Your car in Granada
You can bring your UK car to Spain. You have six months to re-register it before it becomes illegal to drive. Re-registration costs more than most people expect and takes longer than the six months allows for.
Post-Brexit, your UK car is treated as a non-EU import. That changes everything about the cost calculation. The taxes alone — import duty, VAT, registration tax — can exceed the value of an older vehicle. The 60-day Mudanza exemption exists to help you avoid most of that, but the window is strict and the paperwork is unforgiving.
This guide is for UK nationals who own a car and are relocating to Granada. It covers whether to bring the car at all, what re-registration actually costs and involves at the specific offices you will deal with in Granada, and what the common mistakes look like before you make them.
What this actually involves in Granada
The Jefatura Provincial de Tráfico on Calle Periodista Barrios Talavera
Granada's Provincial Traffic Headquarters — the DGT office — is located on Calle Periodista Barrios Talavera. This is where your re-registration application lands, and where the Permiso de Circulación is issued once everything else is in order. Appointments are booked online via the DGT's cita previa system. Availability in Granada fluctuates, and waits of two to three weeks for an appointment are common during peak periods. Book the moment you have your other paperwork ready — do not wait until everything is assembled, because the appointment slot will be the bottleneck.
The office processes Matriculación Ordinaria applications. You will need your customs clearance document (DUA), ITV report, tax receipts, passport, and TIE. If a single document is missing or incorrectly stamped, you leave without a result and rebook. Granada's Tráfico office has a reputation among local gestores for strict document checking, which means preparation matters more here than in some larger cities where officials exercise more discretion.
ITV Stations in Granada and What UK Cars Face
Granada has several ITV stations, including the main centre on Avenida de Andalucía. For a UK car, you must book an "Inspección para matriculación" — not a standard ITV — and the criteria are more demanding than for a Spanish-registered vehicle (thinkspain.com).
UK right-hand-drive cars require physical headlight replacement, not adhesive deflectors. The speedometer must display km/h. If your car lacks a European Certificate of Conformity — which most UK vehicles registered before 2002 do not have — you will need an individual homologation (Homologación Individual) carried out by a qualified engineer before the ITV will accept the vehicle. This adds cost and time. For a standard post-2002 UK car with a CoC, the ITV process is more straightforward, but still requires a sworn translation of your V5C logbook. Granada has registered legal translators who handle this routinely; your gestor can refer you to one.

********************

• **WHAT TO WORK ON**
Please copy out the part of the car guide that opens with the words containing "The office processes" and closes with "exercise more discretion.", word for word. The entries come from a separate source unrelated to the car guide.

********************

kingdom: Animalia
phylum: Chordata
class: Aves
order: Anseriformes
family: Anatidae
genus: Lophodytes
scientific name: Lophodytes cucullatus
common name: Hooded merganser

********************

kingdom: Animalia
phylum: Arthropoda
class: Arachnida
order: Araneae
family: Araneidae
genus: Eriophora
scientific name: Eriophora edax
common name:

********************

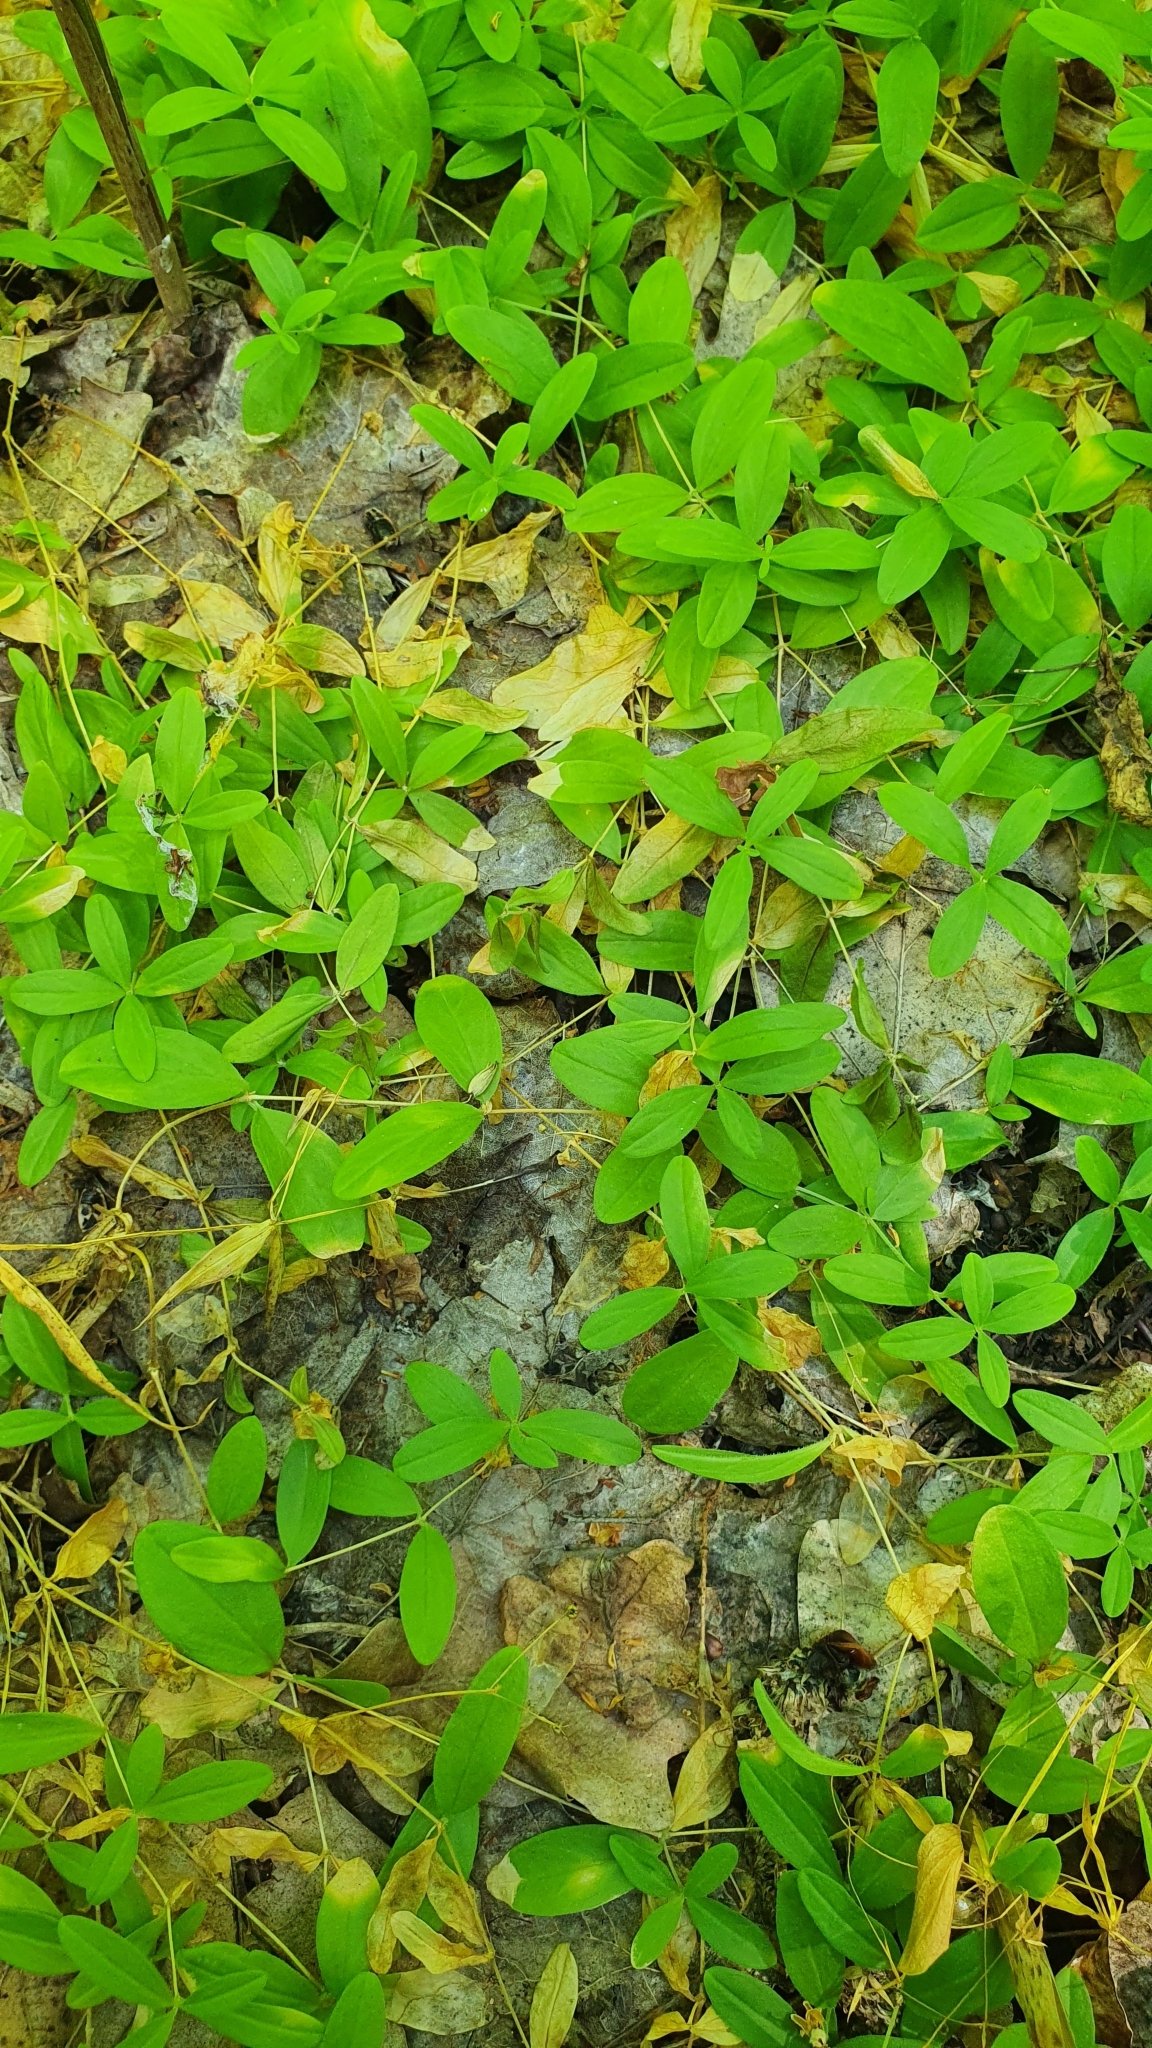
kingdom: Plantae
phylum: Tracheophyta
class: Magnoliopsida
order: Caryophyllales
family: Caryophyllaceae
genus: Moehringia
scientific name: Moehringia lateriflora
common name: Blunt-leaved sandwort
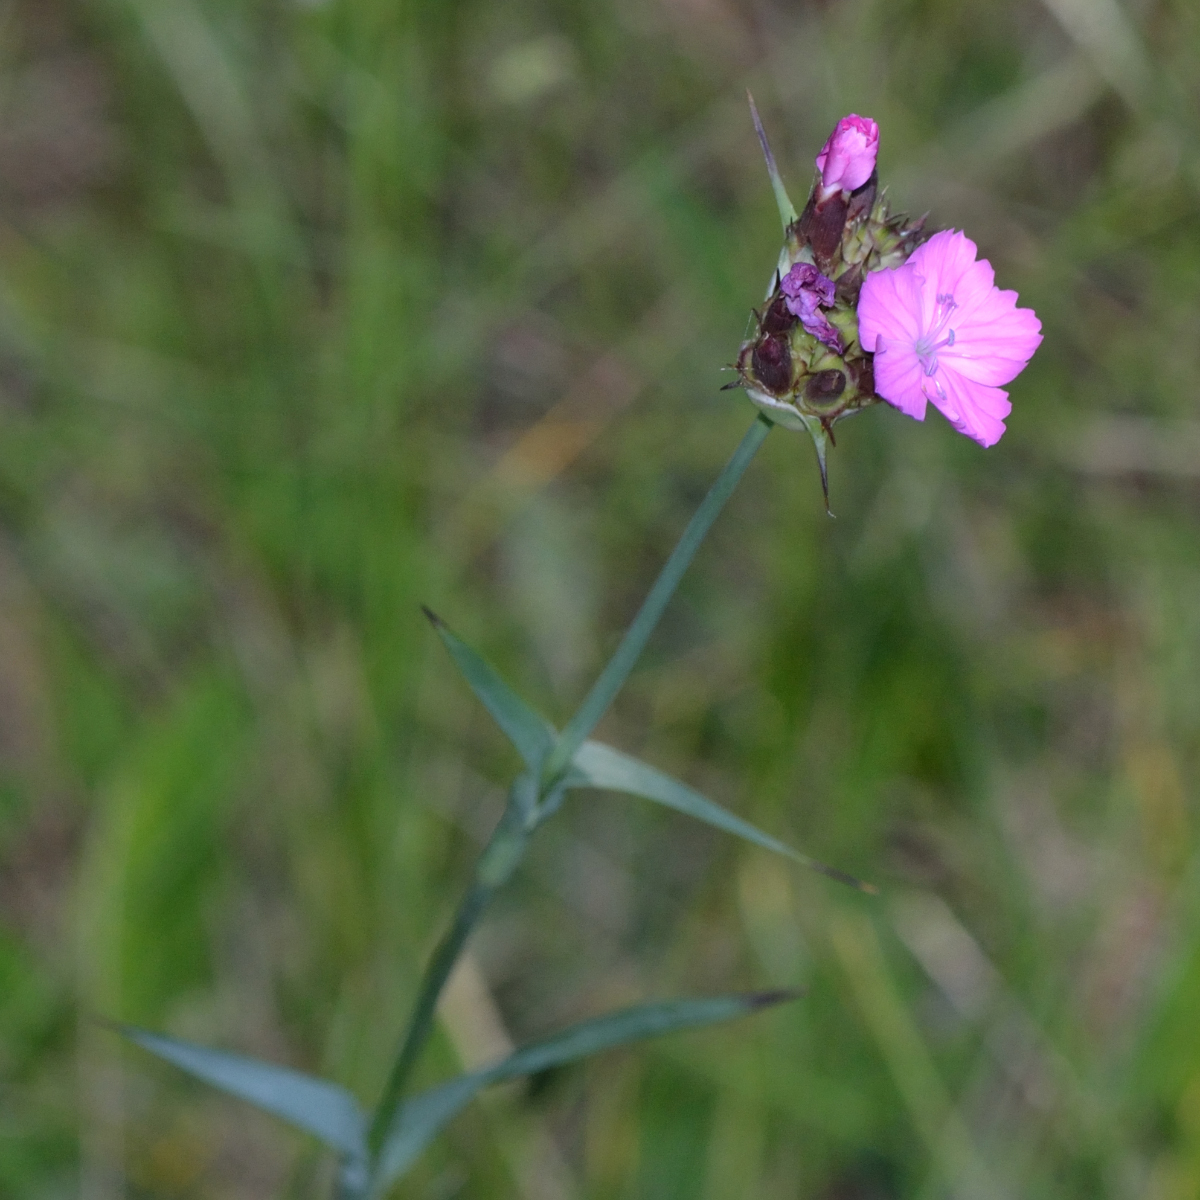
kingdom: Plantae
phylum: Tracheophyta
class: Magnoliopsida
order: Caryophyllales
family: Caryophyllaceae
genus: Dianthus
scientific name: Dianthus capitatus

********************

• **COMPLETED EXERCISE**
The office processes Matriculación Ordinaria applications. You will need your customs clearance document (DUA), ITV report, tax receipts, passport, and TIE. If a single document is missing or incorrectly stamped, you leave without a result and rebook. Granada's Tráfico office has a reputation among local gestores for strict document checking, which means preparation matters more here than in some larger cities where officials exercise more discretion.